As a relatively new designer, I must say that I’m lucky in that I’ve never had too much of a problem with following this advice. In fact, at our weekly playtesting sessions I became somewhat known for appearing every week with a new prototype, some new and some iterations of an existing design. The best example of this I can think of was with a design I was working on last year for AEG’s new Tempest setting.
I was desperately trying to make a game that I imagined fitted the different operations of the world’s guilds – with the different actions in the different parts of the city reflecting the characters and aims of these organisations. To tie everything together, I was trying to find a way to have players use family members to complete these tasks, and to have these different agents gain experience and skills in line with they way they interacted with the world around them.
Looking back, it was an ambitious design, although at the time I don’t think I appreciated this. I wasn’t short of ideas, and I made numerous prototypes. These were duly taken along to our weekly playtesting session, where they always fell short in one way or another. Unfortunately, they seemed to fail (at least to me) not in ways that made subsequent iterations obvious, and so I would head back to the drawing board and overhaul the game. The next week I would show up with another, seemingly brand new prototype, and the cycle would continue. After two months of this, I was throughly sick of making prototypes that kept failing, and I haven’t touched the game since.
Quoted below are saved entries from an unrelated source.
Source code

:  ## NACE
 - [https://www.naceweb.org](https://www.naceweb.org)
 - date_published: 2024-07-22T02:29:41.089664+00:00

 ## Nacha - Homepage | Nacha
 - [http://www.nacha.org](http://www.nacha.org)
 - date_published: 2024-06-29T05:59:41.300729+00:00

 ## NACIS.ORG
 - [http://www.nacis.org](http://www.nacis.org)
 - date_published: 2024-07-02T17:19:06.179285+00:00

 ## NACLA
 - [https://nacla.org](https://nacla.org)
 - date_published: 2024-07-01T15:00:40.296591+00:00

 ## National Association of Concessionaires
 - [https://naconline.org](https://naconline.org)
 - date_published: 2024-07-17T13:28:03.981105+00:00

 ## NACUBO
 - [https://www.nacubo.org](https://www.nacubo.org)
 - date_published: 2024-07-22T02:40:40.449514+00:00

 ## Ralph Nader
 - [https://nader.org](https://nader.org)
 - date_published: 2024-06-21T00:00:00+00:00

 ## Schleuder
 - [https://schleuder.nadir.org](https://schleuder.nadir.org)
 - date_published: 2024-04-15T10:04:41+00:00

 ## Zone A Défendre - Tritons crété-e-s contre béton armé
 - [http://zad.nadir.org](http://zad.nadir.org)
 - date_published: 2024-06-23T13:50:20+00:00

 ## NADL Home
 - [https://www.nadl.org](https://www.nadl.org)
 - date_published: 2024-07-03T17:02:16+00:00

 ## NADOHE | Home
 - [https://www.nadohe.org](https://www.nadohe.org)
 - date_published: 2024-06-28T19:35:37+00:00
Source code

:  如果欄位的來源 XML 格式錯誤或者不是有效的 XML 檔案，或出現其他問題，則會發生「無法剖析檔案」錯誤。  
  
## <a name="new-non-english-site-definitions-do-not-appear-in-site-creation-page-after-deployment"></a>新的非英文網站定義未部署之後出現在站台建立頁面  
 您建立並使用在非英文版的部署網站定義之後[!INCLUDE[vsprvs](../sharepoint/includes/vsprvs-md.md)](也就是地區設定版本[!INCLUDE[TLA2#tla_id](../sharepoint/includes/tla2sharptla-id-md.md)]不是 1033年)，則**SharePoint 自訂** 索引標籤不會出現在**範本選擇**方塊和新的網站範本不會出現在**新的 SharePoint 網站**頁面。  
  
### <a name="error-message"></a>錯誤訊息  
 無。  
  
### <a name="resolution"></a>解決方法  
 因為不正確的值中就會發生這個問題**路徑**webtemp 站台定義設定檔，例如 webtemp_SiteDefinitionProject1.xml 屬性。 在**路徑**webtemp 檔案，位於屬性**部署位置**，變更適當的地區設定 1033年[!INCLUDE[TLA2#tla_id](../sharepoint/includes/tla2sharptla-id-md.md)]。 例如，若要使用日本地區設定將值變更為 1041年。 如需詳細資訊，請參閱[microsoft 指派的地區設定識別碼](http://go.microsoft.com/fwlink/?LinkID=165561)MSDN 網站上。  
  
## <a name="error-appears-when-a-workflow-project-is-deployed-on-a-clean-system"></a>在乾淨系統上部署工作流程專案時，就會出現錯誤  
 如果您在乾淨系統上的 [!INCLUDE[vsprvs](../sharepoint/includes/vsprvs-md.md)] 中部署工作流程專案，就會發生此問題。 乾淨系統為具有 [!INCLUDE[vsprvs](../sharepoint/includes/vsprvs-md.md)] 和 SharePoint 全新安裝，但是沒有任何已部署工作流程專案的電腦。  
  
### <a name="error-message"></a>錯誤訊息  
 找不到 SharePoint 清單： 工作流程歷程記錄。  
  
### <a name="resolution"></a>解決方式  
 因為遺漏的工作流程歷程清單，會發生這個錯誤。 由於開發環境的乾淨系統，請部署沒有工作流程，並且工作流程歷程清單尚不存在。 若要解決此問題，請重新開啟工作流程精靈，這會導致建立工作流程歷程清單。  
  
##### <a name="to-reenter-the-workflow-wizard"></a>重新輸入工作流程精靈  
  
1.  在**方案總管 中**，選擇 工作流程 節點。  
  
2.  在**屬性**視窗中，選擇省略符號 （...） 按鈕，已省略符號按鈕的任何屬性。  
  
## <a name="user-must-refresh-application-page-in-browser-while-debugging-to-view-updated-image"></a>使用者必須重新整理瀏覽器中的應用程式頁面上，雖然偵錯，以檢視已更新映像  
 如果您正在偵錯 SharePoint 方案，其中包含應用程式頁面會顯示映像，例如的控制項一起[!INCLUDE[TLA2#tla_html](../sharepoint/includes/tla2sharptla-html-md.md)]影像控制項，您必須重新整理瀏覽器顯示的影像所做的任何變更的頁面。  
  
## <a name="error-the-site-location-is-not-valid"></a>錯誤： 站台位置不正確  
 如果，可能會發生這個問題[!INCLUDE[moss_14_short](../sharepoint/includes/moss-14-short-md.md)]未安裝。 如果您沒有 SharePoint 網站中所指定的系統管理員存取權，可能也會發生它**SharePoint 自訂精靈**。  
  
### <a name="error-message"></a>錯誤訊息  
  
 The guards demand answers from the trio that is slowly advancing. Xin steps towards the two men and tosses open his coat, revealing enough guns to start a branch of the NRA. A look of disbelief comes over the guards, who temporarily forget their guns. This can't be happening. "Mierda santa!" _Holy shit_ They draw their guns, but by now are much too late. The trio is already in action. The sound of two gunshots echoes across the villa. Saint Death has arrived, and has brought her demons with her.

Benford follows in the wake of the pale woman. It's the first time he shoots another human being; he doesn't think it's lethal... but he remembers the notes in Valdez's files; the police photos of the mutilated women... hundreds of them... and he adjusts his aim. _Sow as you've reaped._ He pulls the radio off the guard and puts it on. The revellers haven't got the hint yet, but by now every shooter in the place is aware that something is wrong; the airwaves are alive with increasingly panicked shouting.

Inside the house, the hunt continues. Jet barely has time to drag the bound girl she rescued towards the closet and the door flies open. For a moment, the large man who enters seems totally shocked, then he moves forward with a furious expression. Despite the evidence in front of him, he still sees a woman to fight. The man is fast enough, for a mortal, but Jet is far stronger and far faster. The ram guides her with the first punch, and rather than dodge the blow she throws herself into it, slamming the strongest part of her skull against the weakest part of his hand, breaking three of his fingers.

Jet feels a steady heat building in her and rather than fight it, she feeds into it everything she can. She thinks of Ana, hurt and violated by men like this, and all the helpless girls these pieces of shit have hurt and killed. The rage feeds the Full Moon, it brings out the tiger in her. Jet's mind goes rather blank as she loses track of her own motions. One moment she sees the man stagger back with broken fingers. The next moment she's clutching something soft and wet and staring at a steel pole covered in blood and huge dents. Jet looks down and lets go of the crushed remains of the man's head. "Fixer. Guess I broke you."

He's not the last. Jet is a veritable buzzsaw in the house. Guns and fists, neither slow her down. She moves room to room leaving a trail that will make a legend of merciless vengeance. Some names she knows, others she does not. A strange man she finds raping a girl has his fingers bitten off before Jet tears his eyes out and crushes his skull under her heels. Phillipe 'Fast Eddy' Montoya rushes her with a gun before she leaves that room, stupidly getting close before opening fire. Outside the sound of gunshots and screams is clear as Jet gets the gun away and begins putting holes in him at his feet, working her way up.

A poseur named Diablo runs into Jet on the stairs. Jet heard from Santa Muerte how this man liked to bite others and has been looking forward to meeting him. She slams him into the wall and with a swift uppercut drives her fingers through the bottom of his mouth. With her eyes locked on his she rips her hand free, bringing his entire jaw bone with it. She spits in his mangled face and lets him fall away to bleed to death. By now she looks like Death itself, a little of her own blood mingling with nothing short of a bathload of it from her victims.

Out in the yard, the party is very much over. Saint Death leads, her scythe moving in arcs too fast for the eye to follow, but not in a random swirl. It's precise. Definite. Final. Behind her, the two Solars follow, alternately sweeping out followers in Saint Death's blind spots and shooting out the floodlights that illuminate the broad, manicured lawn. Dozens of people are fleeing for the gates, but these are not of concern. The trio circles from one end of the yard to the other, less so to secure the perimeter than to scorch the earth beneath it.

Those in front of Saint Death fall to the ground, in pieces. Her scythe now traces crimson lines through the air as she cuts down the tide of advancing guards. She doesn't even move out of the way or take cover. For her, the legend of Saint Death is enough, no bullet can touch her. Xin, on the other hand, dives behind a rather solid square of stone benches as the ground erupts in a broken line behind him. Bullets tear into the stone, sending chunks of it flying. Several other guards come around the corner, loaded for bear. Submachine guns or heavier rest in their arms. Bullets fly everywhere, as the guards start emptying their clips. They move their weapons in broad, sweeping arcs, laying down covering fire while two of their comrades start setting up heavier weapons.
Trying to understand what might have gone wrong in this whole process, I realised that I might have actually been doing myself a disservice in the way I went about this design. I’m not saying that this applies to everyone (or even a majority of designers) but what I think I needed to do was actually prototype less.
I’m come to think that spending an extra one or two weeks thinking about a game, the entire system that you are designing and how the different elements interact with each other, can be truly invaluable when it comes to producing a new prototype and playtesting it. Often, I would rush the prototyping process, telling myself that it was more important that I had a new prototype rather than making sure I had completely thought about every aspect of the game. Of course, a balance has to be struck between these two aims (and sometimes understanding everything about a design is impossible before a prototype is made!), but I certainly was on the extreme end of the scale.
My day job is as a chemist, and now I try to apply the values of experimentation to my process of designing games. Playtesting has much in common with experimenting, and prototyping with that of designing the experiment in the first place. The value of the experiment, and the conclusions that can be reached as a result, depend on making sure you design the experiment to ask the right questions. As it is with game design: the more time you spend thinking about what you want to get out of playtesting, the more valuable it will be. Far better than blindly making prototype after prototype without even knowing what questions you are asking of your players.